Судьба захваченных дипломатов была в руках человека, на которого внешний мир

взирал со смесью страха и отвращения. И с каждым днем положение заложников

казалось все более безнадежным. Встретиться с Хомейни удалось только знаменитой

итальянской журналистке Ориане Фаллачи, женщине бесстрашной и откровенной.

«Предо мной предстал глубокий старик, — вспоминала Ориана Фаллачи. — Вблизи он

не вызывает страха. Может, потому, что у него столь усталый вид и мистическая

печаль меняет черты его лица? Или мистический гнев?

Я почти с симпатией рассматриваю его белую, льняную бороду, его влажные и

чувственные губы, губы человека, с трудом подавляющего искушения тела, его

большой волевой нос, смотрю в его ужасные глаза, в которых светится вся его вера,

та вера, при которой нет места сомнению.

Я смотрю в глаза, в которых светится безжалостная сила того, кто посылает людей

на смерть, не проронив ни слезинки».

Ориана Фаллачи спросила: куда идет Исламская Республика Иран? Мир этого не

понимает.

— Если вы, иностранцы, не понимаете нас, то тем хуже для вас, — ответил Хомейни.

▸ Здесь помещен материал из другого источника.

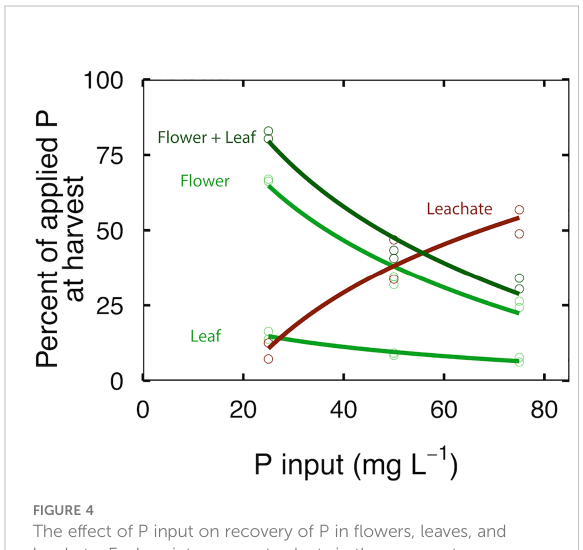
FIGURE 4 The effect of P input on recovery of P in fl owers, leaves, and leachate. Each point represents plants in three separate containers that shared a common leachate collection tray. Curves represent second order polynomial functions fi tted to the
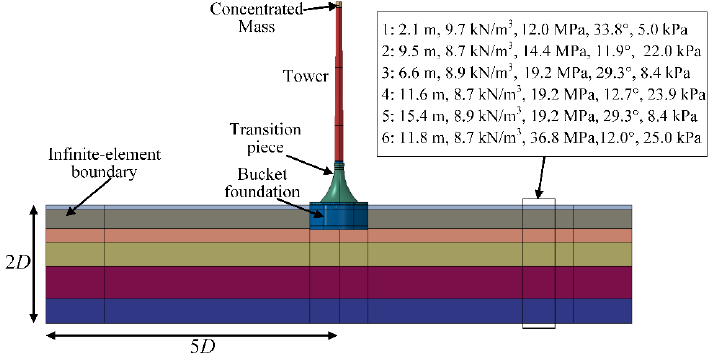
Figure 12. The half of the FEM model used in this study.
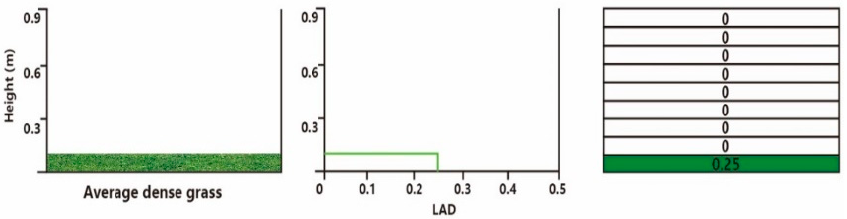
Figure 10. Schematic of the grass database model for ENVI-met.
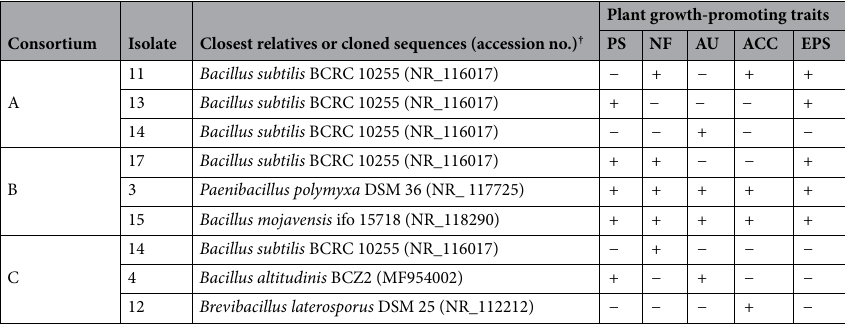
Table 1. Characterization of rhizobacterial isolates from Cistanthe longiscapa used in the formulation of consortia. PS phosphate solubilization, NF growth in N-free culture médium, AU production of tryptophan- GenBank by using BLASTn algorithm.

— Во всяком случае, это вас не касается. Наш выбор вас не касается. Если же

некоторые иранцы не понимают, то тем хуже для них. Значит, они не поняли ислама.

— Вы восстанавливаете законы и обычаи более чем тысячелетней давности, —

спрашивала итальянская журналистка. — Не кажется ли вам, что мир с тех пор

изменился? Вы откопали установление о запрете музыки. Но почему грех слушать

музыку, имам Хомейни?

— Музыка мешает разумно мыслить, потому что она вызывает радость и экстаз,

близкие к тем, которые вызывают наркотики, — ответил Хомейни. — Ваша, западная,

музыка, разумеется. И она отвлекает, отравляет нашу молодежь, которая больше не

интересуется судьбой своей страны.

— Даже музыка Баха, Бетховена, Верди? — с изумлением уточнила Ориана Фаллачи.

— Мне неизвестны эти имена, — сказал Хомейни. — Если они не приводят разум в

замешательство, то они не будут запрещены. Есть у вас такая музыка, которая не

будет запрещена: например, марши и гимны. Нам нужна музыка, которая воодушевляет,

марши, которые побуждают молодых людей, даже парализованных, идти вперед.

— Правда ли, что вы, имам, — поинтересовалась Ориана Фаллачи, — приказали убить

шаха и сказали, что исполнивший приказ будет считаться героем, а если погибнет,

исполняя приказ, то пойдет в рай?

— Нет, — ответил Хомейни. — Я? Нет. Я хочу, чтобы шах был возвращен в Иран и

публично судим за совершавшиеся им в течение пятидесяти лет преступления против

персидского народа. Если он будет убит за границей, то все украденные им деньги

будут потеряны. Если мы будем судить его здесь, то сможем вернуть эти капиталы.

Я хочу, чтобы он был здесь. И для этого я молюсь за его здоровье.

Бежавшего из страны шаха приютил в Каире Анвар Садат. Для радикальных исламистов

это было уже второе преступление египетского президента, заключившего мир с

Израилем. Это стоило ему жизни. Во время военного парада в Каире исламисты

расстреляли Садата. Покинув Египет, шах нигде не мог найти убежища. Никто не

хотел ссориться с аятоллой Хомейни. Обращаться за помощью к Соединенным Штатам

шах не хотел, надеялся, что старые друзья сами о нем вспомнят.